My biggest comment--if I were limited to one change--is to the overall credit category weights. I raised this back during our summits and committee presentations. The work I've done and many others on Whole Life Carbon shows that there is quantitatively--or even qualitatively--no reason to skew so many credits into EA and downplay the carbon reduction strategies needed in MR and LT! As the immediate past chair of EA TAG, I beseech you to give at least an equal number of points to MR--if not more than EA. Similarly give LT an equal or higher number of points than is presently proposed!
I cannot speak to locations outside the Lower 48, which are not covered by NREL's Cambium projections. Within the regions in Cambium's database, the lifetime sums of B6 energy use emissions, B7 water usage emissions, B1 refrigerant leakage and C1 disposal refrigerant leakage emissions of all-electric buildings built to a minimum 90.1-2019 compliance with no other on-site renewables or storage are not likely to exceed the initial A1-A5 emissions from the construction of the building. And that only includes the major structure and materials and none of the MEP systems' embodied carbon. To put that another way, doing a business as usual albeit, all-electric building and business as usual construction will have similar lifetime emissions. There is no reason to downplay the initial construction--particularly when we are still learning about MEP impacts in the MR credits from the work of CLF's MEP 2040.
If the bulk of prior LEED NC projects are really new construction and not major renovations, then more than ever we need to incentivize design teams to focus on lower carbon material choices today since there will never be a chance to reverse that decision over the life of the building. Whereas space heating, service hot water and cooking can be changed out after construction and thus are not locked in for the life of the building. Doing all-electric from Day 1 is ideal in most cases but does not have the same imperative as low embodied carbon choices from adaptive reuse, mass timber or low carbon concrete mixes and steel.

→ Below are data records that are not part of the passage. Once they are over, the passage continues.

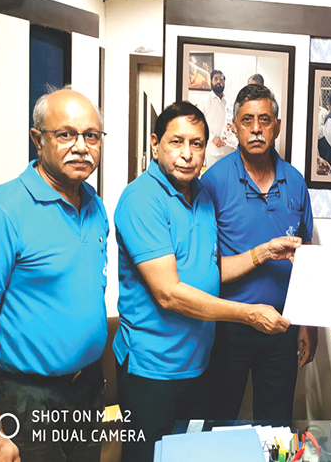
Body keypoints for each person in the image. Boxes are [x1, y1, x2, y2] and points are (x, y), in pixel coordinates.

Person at [113, 102, 301, 462]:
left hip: (199, 365)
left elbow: (211, 272)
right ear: (155, 144)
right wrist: (249, 314)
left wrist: (264, 252)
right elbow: (169, 294)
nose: (187, 154)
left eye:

When it comes to B8 user activities' emissions, we have failed. CNT created a tool with USGBC funding back in 2008 to estimate B8 emissions from employees, visitors, tenants, and residents. There is certainly double counting of the attribution of mileage and resulting emissions in CNT's methodology to the home and the work location. That double counting is also present in LEED Zero Carbon's commuter survey form. What we do know is that average car lifetimes have been continually increasing in the US to over 12 yrs and the fleet-wide CAFE standards have boosted fuel economies. But EVs are not a panacea and won't do anything to solve traffic congestion. LEED v5 hopes to have a 5-yr shelf life until the next iteration. EV adoption rates are slowing in some early adopter regions and have slowly grown in others. That is, for LEED v5 buildings, EVs will not save them from transportation-related emissions. Greater importance needs to be placed on location and more specifically on location efficiency. We need transit-oriented, walkable locations prioritized. We need actual calculators and tools to assess site options and elements such as the proverbial LEED bike rack. Designers need to get away from these proxies with the advancement of tools which tell the designers and owners what the value of carbon reductions are from adding bike racks, EV chargers, reduced parking, being near 10 or more neighborhood amenities, etc. We moved away from similar proxies like "500 miles" for materials in LEED v2009 and earlier. We need more tools to understand LT choices made during site selection and design which are unlikely to rapidly change but could get better if growth or sprawl eventually surrounds the site. Until then LT needs more points to incentivize better choices. Take some of those from the EA category.
Jamy Bacchus
Associate PrincipalME Engineers
26 thumbs up
May 25, 2024 - 6:06 pm
...and if we want even bolder action in LEED v5 then here are a few other ideas:
We should radically alter the credit weightings to be bare bones minimum—one point max per credit—and all the additional weightings would be set by regional priorities because no international rating system can correctly address all the local issues; local USGBC chapters should set their weightings appropriately to what issues are priorities. This would give regional chapters the ability to reallocate over 50 credits to important issues relevant to those communities and if they don’t provide guidance, then the national version of current weightings would serve as the default.
It was deemed too difficult to implement by those doing the reviews. I contend a static weighting with only a 5% of the credits weighted towards local concerns is insufficient to properly push design teams toward location-appropriate designs and our current system may steer projects away from doing the right things.